Until, you know, they weren’t.
The second half was a totally different ball game, and whatever happened in the respective locker rooms of the Hawks and the Sixers changed the outcome of Game 4. For the Sixers, something about Joel Embiid happened, something not that great. This is the only explanation for his un-Embiid play in the second half, where he went 0-for-12.
Embiid was a version of himself who didn’t lift a leg and moved gingerly, almost awkwardly. If something was indeed wrong with Embiid, knee-related, it definitely showed at the most crucial part of the game.
With 8.8 seconds left in the game, Hawks up one, Embiid was in a position to win it for the Sixers at point-blank range. Instead, Embiid (who was 4-of-8 in the first half) fumbled what could’ve been the game-winner.

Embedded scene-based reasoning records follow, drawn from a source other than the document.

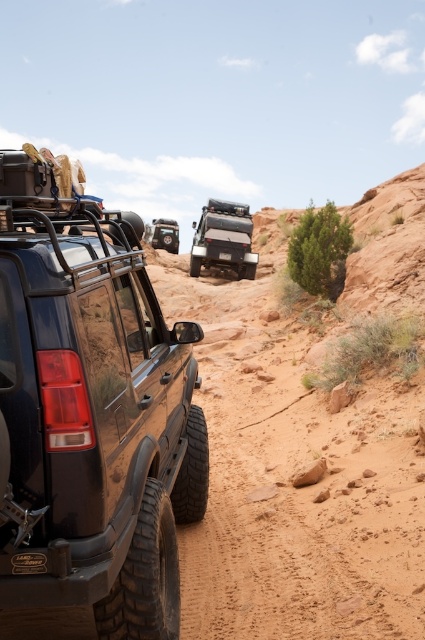
You are a driver planning to take a photo of the matte black jeep at center and the black plastic license plate at center from the front. Which object should you focus on first if you want to capture both in a single frame without moving the camera?

The matte black jeep at center is bigger than the black plastic license plate at center, so you should focus on the matte black jeep at center first to ensure it fits properly in the frame before adjusting for the smaller license plate.

You are a driver planning to cross a desert path. You have a matte black jeep at center and a matte black tire at center in your vehicle. Based on the scene, which object would you need to check first for desert conditions?

The matte black tire at center needs to be checked first because it is larger in size compared to the matte black jeep at center, making it more critical for ensuring proper traction and durability in desert terrain.

You are navigating an offroad SUV and need to follow the path indicated by two points. The first point is at coordinate point (229,218) and the second is at coordinate point (229,257). Which point should you aim for first to stay on the correct path?

You should aim for point (229,257) first because point (229,218) is behind it, so following the path requires starting with the forward point.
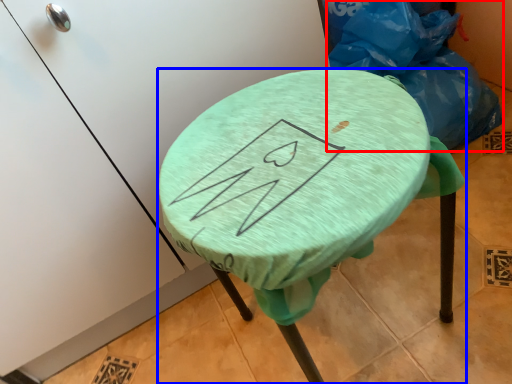
Question: Which of the following is the farthest to the observer, garbage (highlighted by a red box) or furniture (highlighted by a blue box)?

Choices:
 (A) garbage
 (B) furniture

Answer: (A)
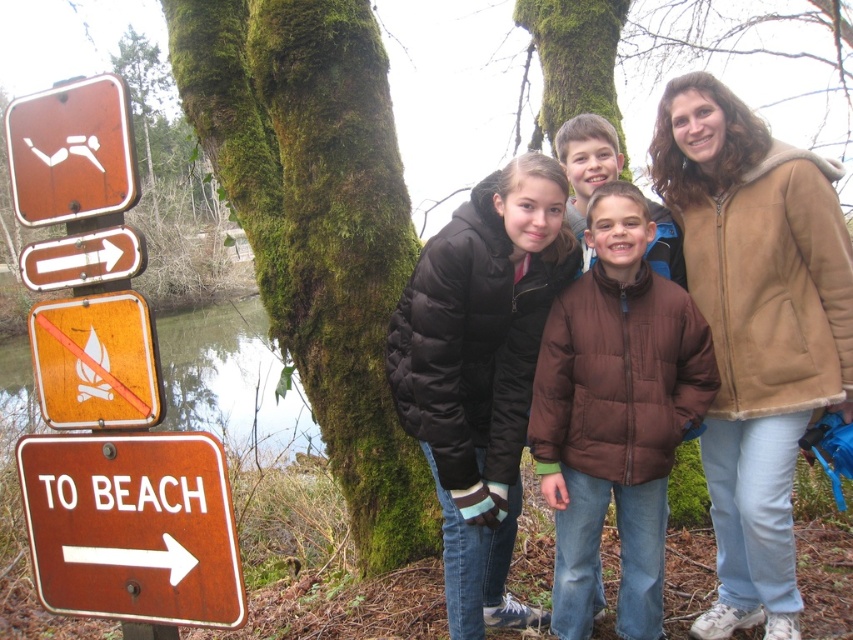
Who is more distant from viewer, (432, 300) or (79, 264)?

Point (432, 300)

Is black puffy jacket at center thinner than brown wooden sign at left?

No.

Is point (523, 196) behind point (59, 276)?

Yes, it is.

This screenshot has height=640, width=853. Identify the location of black puffy jacket at center. (480, 371).

Is point (68, 602) behind point (54, 266)?

Yes.

Is rusty metal sign at lower left smaller than brown wooden sign at left?

Incorrect, rusty metal sign at lower left is not smaller in size than brown wooden sign at left.

Find the location of a particular element. The width and height of the screenshot is (853, 640). rusty metal sign at lower left is located at coordinates (132, 528).

Who is positioned more to the right, brown sheepskin coat at center or orange wood fire sign at left?

Positioned to the right is brown sheepskin coat at center.

Does brown sheepskin coat at center have a lesser width compared to orange wood fire sign at left?

Incorrect, brown sheepskin coat at center's width is not less than orange wood fire sign at left's.

Is point (712, 237) farther from camera compared to point (80, 342)?

That is True.

I want to click on brown sheepskin coat at center, so click(756, 328).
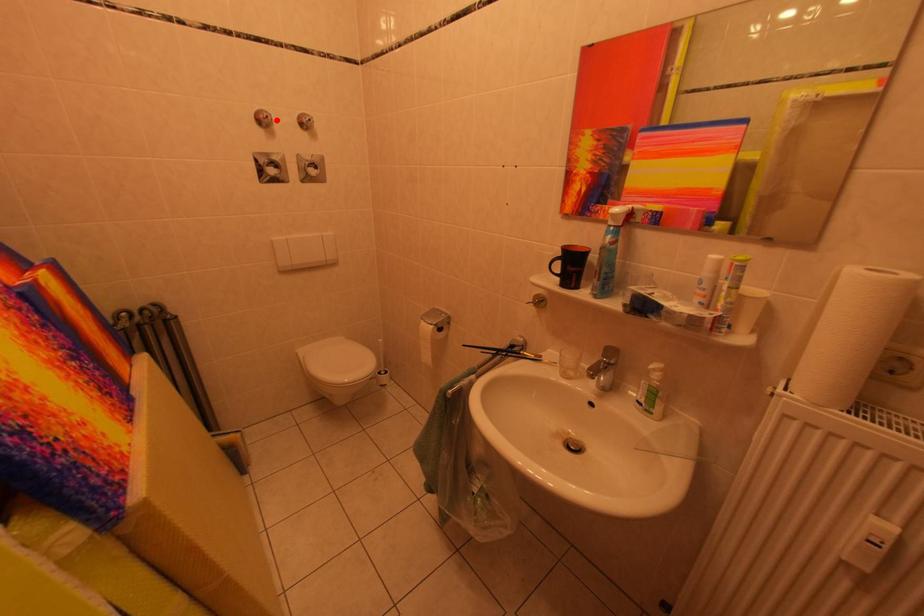
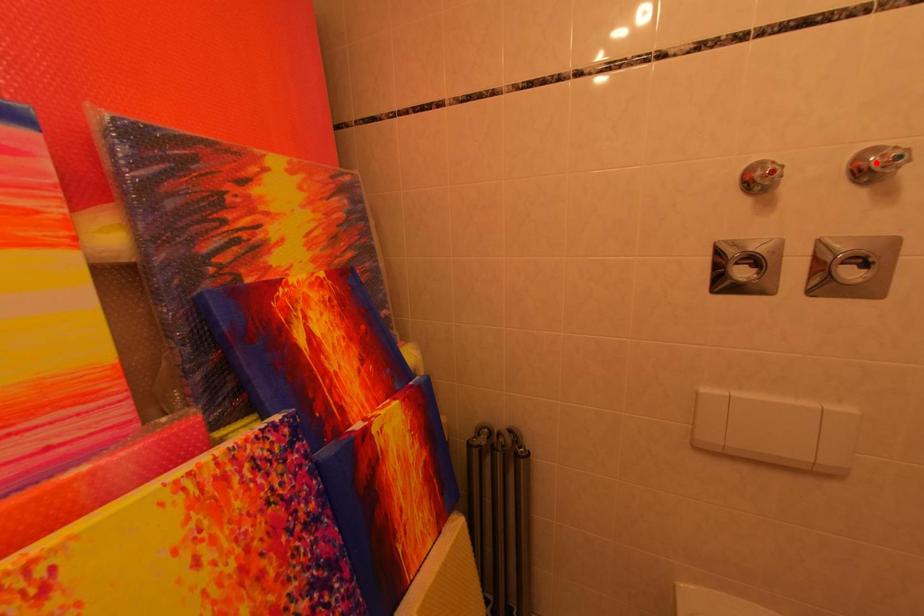
I am providing you with two images of the same scene from different viewpoints. A red point is marked on the first image and another point is marked on the second image. Do the highlighted points in image1 and image2 indicate the same real-world spot?

No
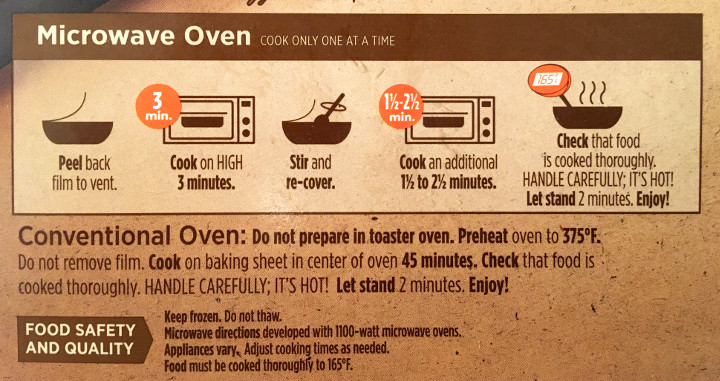
Find the location of a particular element. Image resolution: width=720 pixels, height=381 pixels. microwave oven is located at coordinates (225, 132).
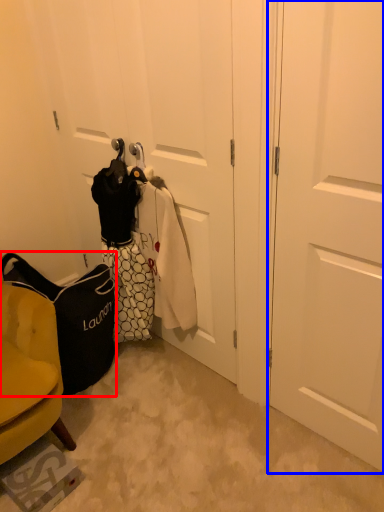
Question: Which object is closer to the camera taking this photo, handbag (highlighted by a red box) or door (highlighted by a blue box)?

Choices:
 (A) handbag
 (B) door

Answer: (B)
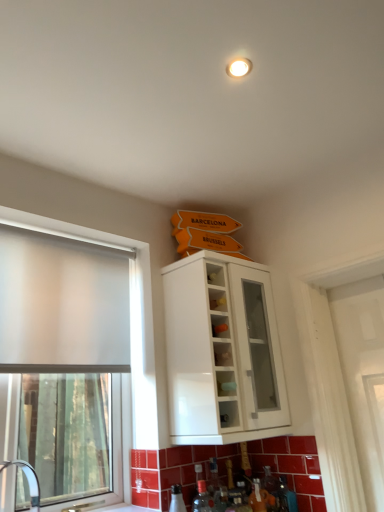
What do you see at coordinates (28, 481) in the screenshot?
I see `white glossy sink at lower left` at bounding box center [28, 481].

At what (x,y) coordinates should I click in order to perform the action: click on frosted glass window at left. Please return your answer as a coordinate pair (x, y). The width and height of the screenshot is (384, 512). Looking at the image, I should click on (66, 359).

Where is `sink below the frosted glass window at left (from the image's perspective)`? sink below the frosted glass window at left (from the image's perspective) is located at coordinates (28, 481).

From the picture: Considering the sizes of objects white glossy sink at lower left and frosted glass window at left in the image provided, who is wider, white glossy sink at lower left or frosted glass window at left?

Wider between the two is white glossy sink at lower left.

Is point (3, 463) farther from camera compared to point (114, 309)?

Yes, point (3, 463) is farther from viewer.

How distant is white glossy sink at lower left from white glossy cabinet at upper center?

white glossy sink at lower left is 2.26 meters from white glossy cabinet at upper center.

Considering the points (35, 477) and (199, 424), which point is in front, point (35, 477) or point (199, 424)?

The point (199, 424) is closer.

Considering the relative sizes of white glossy sink at lower left and white glossy cabinet at upper center in the image provided, is white glossy sink at lower left taller than white glossy cabinet at upper center?

Incorrect, the height of white glossy sink at lower left is not larger of that of white glossy cabinet at upper center.

Is white glossy sink at lower left to the right of white glossy cabinet at upper center from the viewer's perspective?

Incorrect, white glossy sink at lower left is not on the right side of white glossy cabinet at upper center.

Which is less distant, (68, 353) or (25, 461)?

Point (68, 353) is positioned closer to the camera compared to point (25, 461).

From a real-world perspective, is frosted glass window at left on top of white glossy sink at lower left?

Indeed, from a real-world perspective, frosted glass window at left stands above white glossy sink at lower left.

You are a GUI agent. You are given a task and a screenshot of the screen. Output one action in this format:
    pyautogui.click(x=<x>, y=<y>)
    Task: Click on the window positioned vertically above the white glossy sink at lower left (from a real-world perspective)
    Image resolution: width=384 pixels, height=512 pixels.
    Given the screenshot: What is the action you would take?
    pyautogui.click(x=66, y=359)

Is white glossy cabinet at upper center positioned with its back to white glossy sink at lower left?

No, white glossy cabinet at upper center's orientation is not away from white glossy sink at lower left.

Locate an element on the screen. The width and height of the screenshot is (384, 512). cabinetry above the white glossy sink at lower left (from a real-world perspective) is located at coordinates click(x=222, y=352).

How many degrees apart are the facing directions of white glossy cabinet at upper center and white glossy sink at lower left?

The facing directions of white glossy cabinet at upper center and white glossy sink at lower left are 0.343 degrees apart.

Can you tell me how much frosted glass window at left and white glossy cabinet at upper center differ in facing direction?

frosted glass window at left and white glossy cabinet at upper center are facing 0.00869 degrees away from each other.

Locate an element on the screen. Image resolution: width=384 pixels, height=512 pixels. window to the left of white glossy cabinet at upper center is located at coordinates (66, 359).

Looking at this image, would you say frosted glass window at left is a long distance from white glossy cabinet at upper center?

frosted glass window at left is far away from white glossy cabinet at upper center.

Is frosted glass window at left spatially inside white glossy cabinet at upper center, or outside of it?

frosted glass window at left lies outside white glossy cabinet at upper center.

From a real-world perspective, is white glossy cabinet at upper center above or below frosted glass window at left?

white glossy cabinet at upper center is above frosted glass window at left.

Is white glossy cabinet at upper center bigger than frosted glass window at left?

Correct, white glossy cabinet at upper center is larger in size than frosted glass window at left.

Consider the image. Is frosted glass window at left surrounded by white glossy cabinet at upper center?

That's incorrect, frosted glass window at left is not inside white glossy cabinet at upper center.

Does white glossy cabinet at upper center have a lesser height compared to frosted glass window at left?

Indeed, white glossy cabinet at upper center has a lesser height compared to frosted glass window at left.

What are the coordinates of `window above the white glossy sink at lower left (from the image's perspective)` in the screenshot? It's located at (66, 359).

Image resolution: width=384 pixels, height=512 pixels. Find the location of `sink below the white glossy cabinet at upper center (from a real-world perspective)`. sink below the white glossy cabinet at upper center (from a real-world perspective) is located at coordinates (28, 481).

When comparing their distances from white glossy sink at lower left, does white glossy cabinet at upper center or frosted glass window at left seem closer?

The object closer to white glossy sink at lower left is frosted glass window at left.

Which object lies nearer to the anchor point white glossy cabinet at upper center, white glossy sink at lower left or frosted glass window at left?

Based on the image, frosted glass window at left appears to be nearer to white glossy cabinet at upper center.

Based on their spatial positions, is white glossy sink at lower left or white glossy cabinet at upper center closer to frosted glass window at left?

white glossy sink at lower left is positioned closer to the anchor frosted glass window at left.

When comparing their distances from white glossy cabinet at upper center, does frosted glass window at left or white glossy sink at lower left seem further?

white glossy sink at lower left is positioned further to the anchor white glossy cabinet at upper center.

Considering their positions, is white glossy cabinet at upper center positioned closer to frosted glass window at left than white glossy sink at lower left?

white glossy sink at lower left lies closer to frosted glass window at left than the other object.

When comparing their distances from white glossy sink at lower left, does frosted glass window at left or white glossy cabinet at upper center seem closer?

The object closer to white glossy sink at lower left is frosted glass window at left.

Where is `sink between frosted glass window at left and white glossy cabinet at upper center in the horizontal direction`? This screenshot has height=512, width=384. sink between frosted glass window at left and white glossy cabinet at upper center in the horizontal direction is located at coordinates (28, 481).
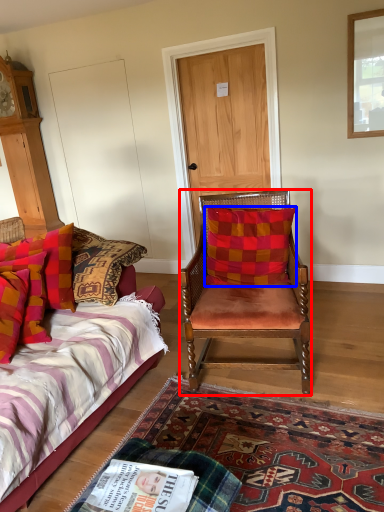
Question: Which of the following is the closest to the observer, chair (highlighted by a red box) or pillow (highlighted by a blue box)?

Choices:
 (A) chair
 (B) pillow

Answer: (A)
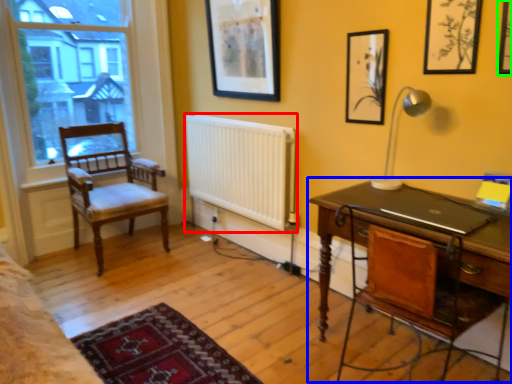
Question: Considering the real-world distances, which object is closest to radiator (highlighted by a red box)? desk (highlighted by a blue box) or picture frame (highlighted by a green box).

Choices:
 (A) desk
 (B) picture frame

Answer: (A)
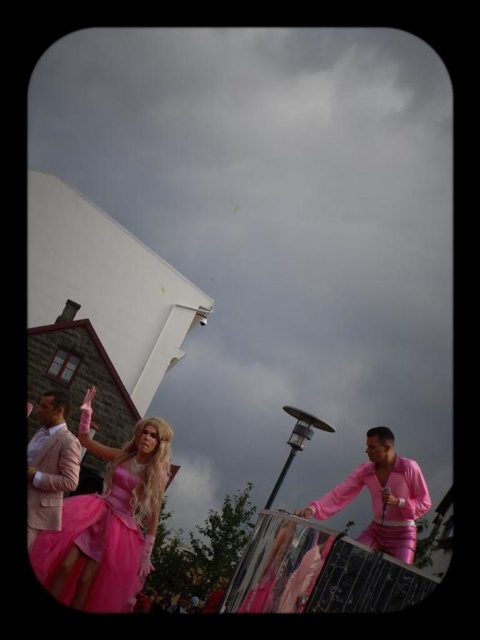
Question: Does shiny pink dress at lower left appear on the left side of matte pink suit at left?

Choices:
 (A) yes
 (B) no

Answer: (B)

Question: Among these objects, which one is farthest from the camera?

Choices:
 (A) matte pink suit at left
 (B) pink satin dress at lower center

Answer: (A)

Question: Which of the following is the closest to the observer?

Choices:
 (A) (312, 508)
 (B) (50, 444)

Answer: (A)

Question: Considering the relative positions of shiny pink dress at lower left and pink satin dress at lower center in the image provided, where is shiny pink dress at lower left located with respect to pink satin dress at lower center?

Choices:
 (A) above
 (B) below

Answer: (B)

Question: Which point appears closest to the camera in this image?

Choices:
 (A) (64, 481)
 (B) (116, 504)

Answer: (A)

Question: Does pink satin dress at lower center have a lesser width compared to matte pink suit at left?

Choices:
 (A) yes
 (B) no

Answer: (B)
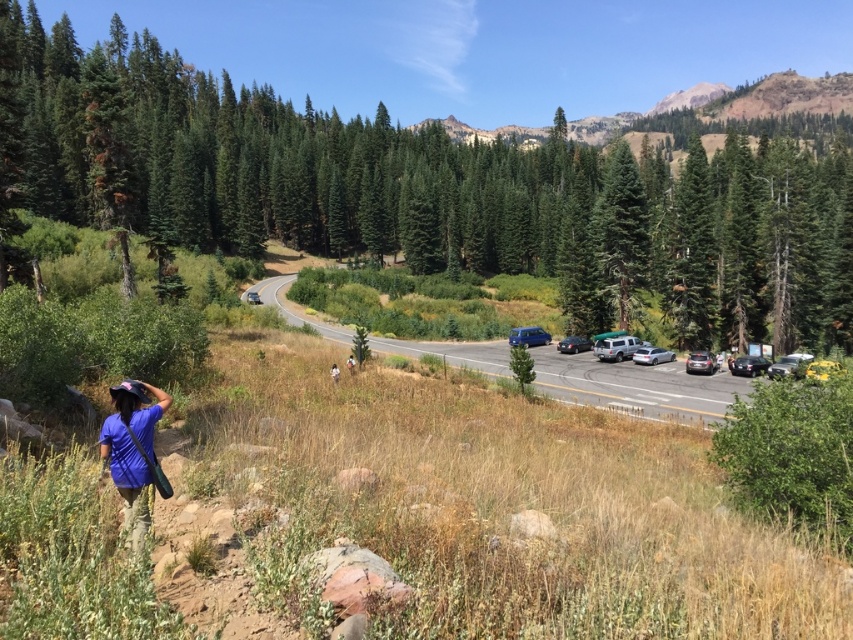
Question: Among these points, which one is nearest to the camera?

Choices:
 (A) (160, 396)
 (B) (546, 342)
 (C) (827, 81)
 (D) (683, 353)

Answer: (A)

Question: Does blue fabric bag at lower left have a larger size compared to metallic blue car at center?

Choices:
 (A) no
 (B) yes

Answer: (A)

Question: Which point is farther from the camera taking this photo?

Choices:
 (A) (664, 356)
 (B) (134, 486)
 (C) (335, 381)
 (D) (521, 337)

Answer: (D)

Question: Which of these objects is positioned farthest from the blue fabric bag at lower left?

Choices:
 (A) satin silver suv at right
 (B) metallic silver sedan at center-right
 (C) metallic asphalt highway at center

Answer: (B)

Question: Can you confirm if metallic silver car at center-right is wider than brown fabric person at lower center?

Choices:
 (A) yes
 (B) no

Answer: (A)

Question: Is the position of metallic asphalt highway at center more distant than that of blue fabric person at lower left?

Choices:
 (A) yes
 (B) no

Answer: (B)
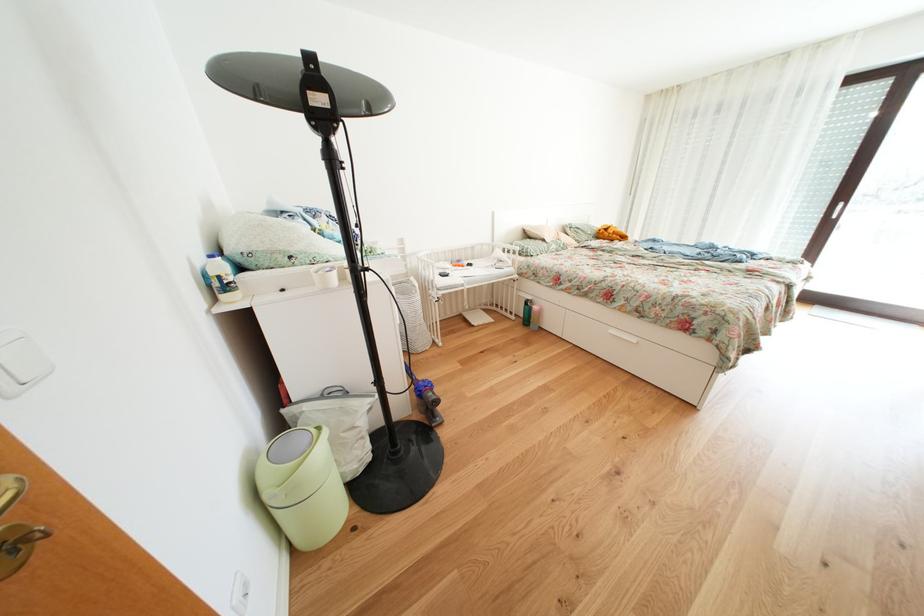
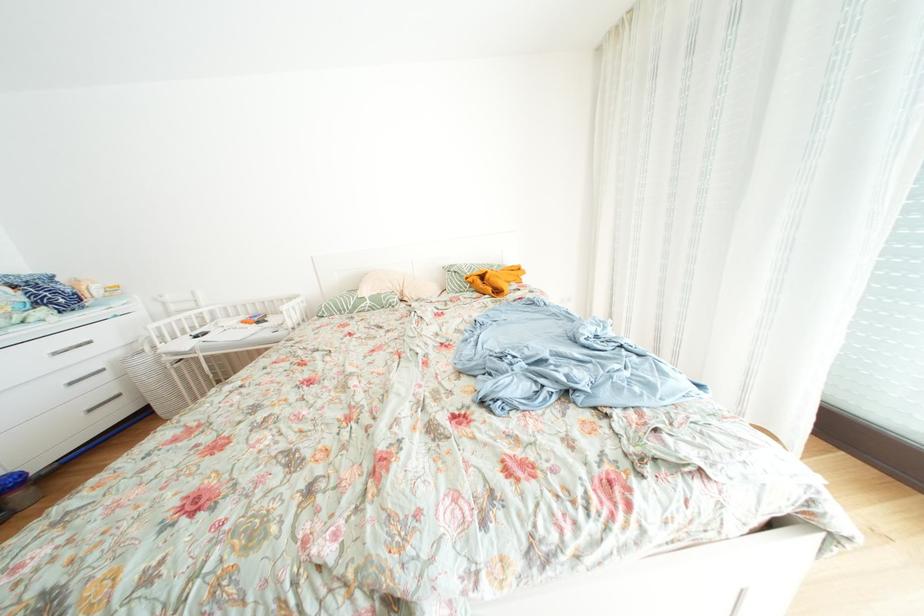
In a continuous first-person perspective shot, in which direction is the camera moving?

The movement direction of the cameraman is right, forward.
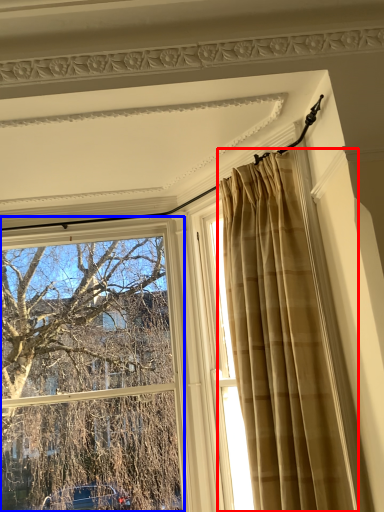
Question: Which of the following is the closest to the observer, curtain (highlighted by a red box) or window (highlighted by a blue box)?

Choices:
 (A) curtain
 (B) window

Answer: (A)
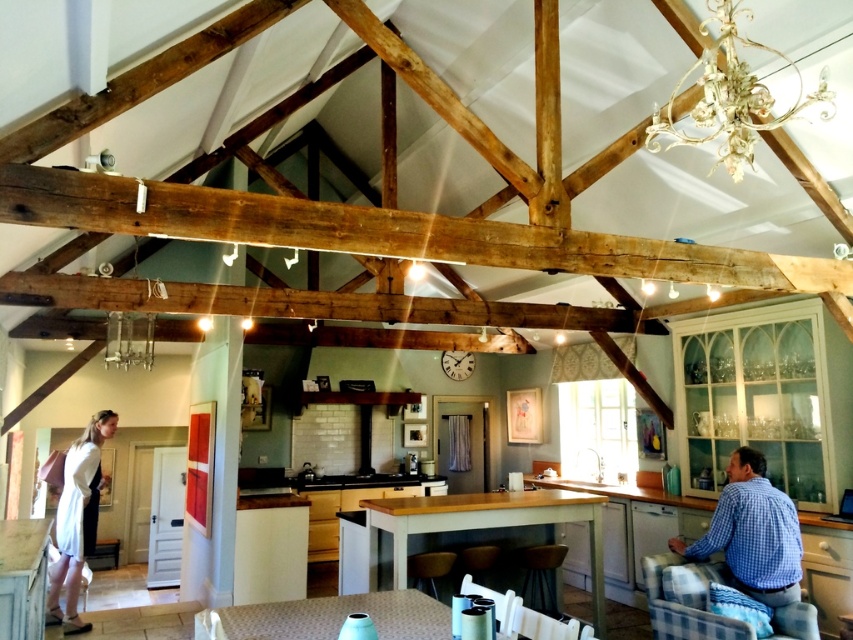
Question: Among these points, which one is nearest to the camera?

Choices:
 (A) (79, 461)
 (B) (732, 13)

Answer: (B)

Question: Does blue checkered shirt at lower right have a larger size compared to white cotton dress at lower left?

Choices:
 (A) yes
 (B) no

Answer: (B)

Question: Does blue checkered shirt at lower right have a lesser width compared to metallic glass chandelier at upper center?

Choices:
 (A) yes
 (B) no

Answer: (A)

Question: Which object appears closest to the camera in this image?

Choices:
 (A) white ornate chandelier at upper right
 (B) blue checkered shirt at lower right
 (C) white cotton dress at lower left
 (D) metallic glass chandelier at upper center

Answer: (A)

Question: Which of the following is the farthest from the observer?

Choices:
 (A) white ornate chandelier at upper right
 (B) blue checkered shirt at lower right

Answer: (B)

Question: Can you confirm if blue checkered shirt at lower right is positioned above white cotton dress at lower left?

Trae, on the other hand, was the Embiid antithesis. No, he didn’t go 12-of-12 in the second half, but the scary thing about Trae, as a playmaker and a floor leader, is that he didn’t have to.
Down four, amped up and loud, Trae Young became a version of himself that the Hawks desperately needed. The Trae Young who steps up to the occasion, not minding that he hasn’t been in the playoffs before nor has he played with these big stakes.
He started the game looking defeated. He finished by either scoring or assisting on his team’s final 15 points. He dropped an outrageous 25 points and dished out 18 assists to help the Hawks tie the series.
How Trae did it was even more outrageous. There was a play where he zoomed past Ben Simmons (not an easy feat), met Embiid and Tobias Harris at the rim, then threw a wraparound pass to John Collins for a corner 3. How that play transpired looked as if it was something Trae has been doing for the past 10 playoff years.
On a different play, he calmly sank a clutch floater like a seasoned point guard who’s been through many wars. There’s another where he coolly sank two free throws to give the Hawks a three-point lead with six seconds left in the game.
Call him Ice Trae. Call him clutch. With how Trae has been playing so far in the biggest stage of his career so far, call him a playoff veteran.